■ **Problem statement**
Retype each record exactly.

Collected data
· · · ·

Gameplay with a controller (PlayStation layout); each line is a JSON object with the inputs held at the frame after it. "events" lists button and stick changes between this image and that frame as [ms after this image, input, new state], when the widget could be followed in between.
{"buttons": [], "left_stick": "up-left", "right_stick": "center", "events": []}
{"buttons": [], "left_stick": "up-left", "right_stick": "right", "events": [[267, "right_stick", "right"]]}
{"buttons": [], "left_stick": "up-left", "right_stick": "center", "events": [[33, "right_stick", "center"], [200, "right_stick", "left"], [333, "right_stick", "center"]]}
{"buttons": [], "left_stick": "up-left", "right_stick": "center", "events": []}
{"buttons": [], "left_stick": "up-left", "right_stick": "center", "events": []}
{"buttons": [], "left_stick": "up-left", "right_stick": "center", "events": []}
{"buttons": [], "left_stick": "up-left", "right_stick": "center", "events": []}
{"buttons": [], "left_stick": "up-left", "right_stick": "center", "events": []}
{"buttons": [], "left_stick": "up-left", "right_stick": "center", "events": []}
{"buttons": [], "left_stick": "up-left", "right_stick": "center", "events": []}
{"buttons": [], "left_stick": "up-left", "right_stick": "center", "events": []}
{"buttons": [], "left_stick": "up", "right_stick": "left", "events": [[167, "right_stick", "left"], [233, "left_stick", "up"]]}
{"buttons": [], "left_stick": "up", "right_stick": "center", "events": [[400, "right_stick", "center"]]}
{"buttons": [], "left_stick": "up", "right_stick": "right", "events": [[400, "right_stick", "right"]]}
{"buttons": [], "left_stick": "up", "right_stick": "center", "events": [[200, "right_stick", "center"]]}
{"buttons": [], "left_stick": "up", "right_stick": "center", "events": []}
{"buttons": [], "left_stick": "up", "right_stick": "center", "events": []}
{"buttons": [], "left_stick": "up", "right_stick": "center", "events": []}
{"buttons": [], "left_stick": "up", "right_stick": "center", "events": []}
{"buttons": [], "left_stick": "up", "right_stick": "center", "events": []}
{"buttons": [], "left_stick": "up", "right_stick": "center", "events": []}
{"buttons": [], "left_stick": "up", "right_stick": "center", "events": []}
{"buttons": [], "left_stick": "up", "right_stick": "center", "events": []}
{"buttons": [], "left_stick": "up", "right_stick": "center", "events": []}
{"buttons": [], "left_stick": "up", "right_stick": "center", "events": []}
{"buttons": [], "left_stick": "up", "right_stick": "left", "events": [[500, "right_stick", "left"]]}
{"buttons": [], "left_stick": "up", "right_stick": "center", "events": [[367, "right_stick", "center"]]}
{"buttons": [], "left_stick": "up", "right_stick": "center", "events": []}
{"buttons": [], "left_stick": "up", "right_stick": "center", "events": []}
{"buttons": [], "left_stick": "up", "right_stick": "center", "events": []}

· · · ·

■ **Answer below**
Gameplay with a controller (PlayStation layout); each line is a JSON object with the inputs held at the frame after it. "events" lists button and stick changes between this image and that frame as [ms after this image, input, new state], when the widget could be followed in between.
{"buttons": [], "left_stick": "up-left", "right_stick": "center", "events": []}
{"buttons": [], "left_stick": "up-left", "right_stick": "right", "events": [[267, "right_stick", "right"]]}
{"buttons": [], "left_stick": "up-left", "right_stick": "center", "events": [[33, "right_stick", "center"], [200, "right_stick", "left"], [333, "right_stick", "center"]]}
{"buttons": [], "left_stick": "up-left", "right_stick": "center", "events": []}
{"buttons": [], "left_stick": "up-left", "right_stick": "center", "events": []}
{"buttons": [], "left_stick": "up-left", "right_stick": "center", "events": []}
{"buttons": [], "left_stick": "up-left", "right_stick": "center", "events": []}
{"buttons": [], "left_stick": "up-left", "right_stick": "center", "events": []}
{"buttons": [], "left_stick": "up-left", "right_stick": "center", "events": []}
{"buttons": [], "left_stick": "up-left", "right_stick": "center", "events": []}
{"buttons": [], "left_stick": "up-left", "right_stick": "center", "events": []}
{"buttons": [], "left_stick": "up", "right_stick": "left", "events": [[167, "right_stick", "left"], [233, "left_stick", "up"]]}
{"buttons": [], "left_stick": "up", "right_stick": "center", "events": [[400, "right_stick", "center"]]}
{"buttons": [], "left_stick": "up", "right_stick": "right", "events": [[400, "right_stick", "right"]]}
{"buttons": [], "left_stick": "up", "right_stick": "center", "events": [[200, "right_stick", "center"]]}
{"buttons": [], "left_stick": "up", "right_stick": "center", "events": []}
{"buttons": [], "left_stick": "up", "right_stick": "center", "events": []}
{"buttons": [], "left_stick": "up", "right_stick": "center", "events": []}
{"buttons": [], "left_stick": "up", "right_stick": "center", "events": []}
{"buttons": [], "left_stick": "up", "right_stick": "center", "events": []}
{"buttons": [], "left_stick": "up", "right_stick": "center", "events": []}
{"buttons": [], "left_stick": "up", "right_stick": "center", "events": []}
{"buttons": [], "left_stick": "up", "right_stick": "center", "events": []}
{"buttons": [], "left_stick": "up", "right_stick": "center", "events": []}
{"buttons": [], "left_stick": "up", "right_stick": "center", "events": []}
{"buttons": [], "left_stick": "up", "right_stick": "left", "events": [[500, "right_stick", "left"]]}
{"buttons": [], "left_stick": "up", "right_stick": "center", "events": [[367, "right_stick", "center"]]}
{"buttons": [], "left_stick": "up", "right_stick": "center", "events": []}
{"buttons": [], "left_stick": "up", "right_stick": "center", "events": []}
{"buttons": [], "left_stick": "up", "right_stick": "center", "events": []}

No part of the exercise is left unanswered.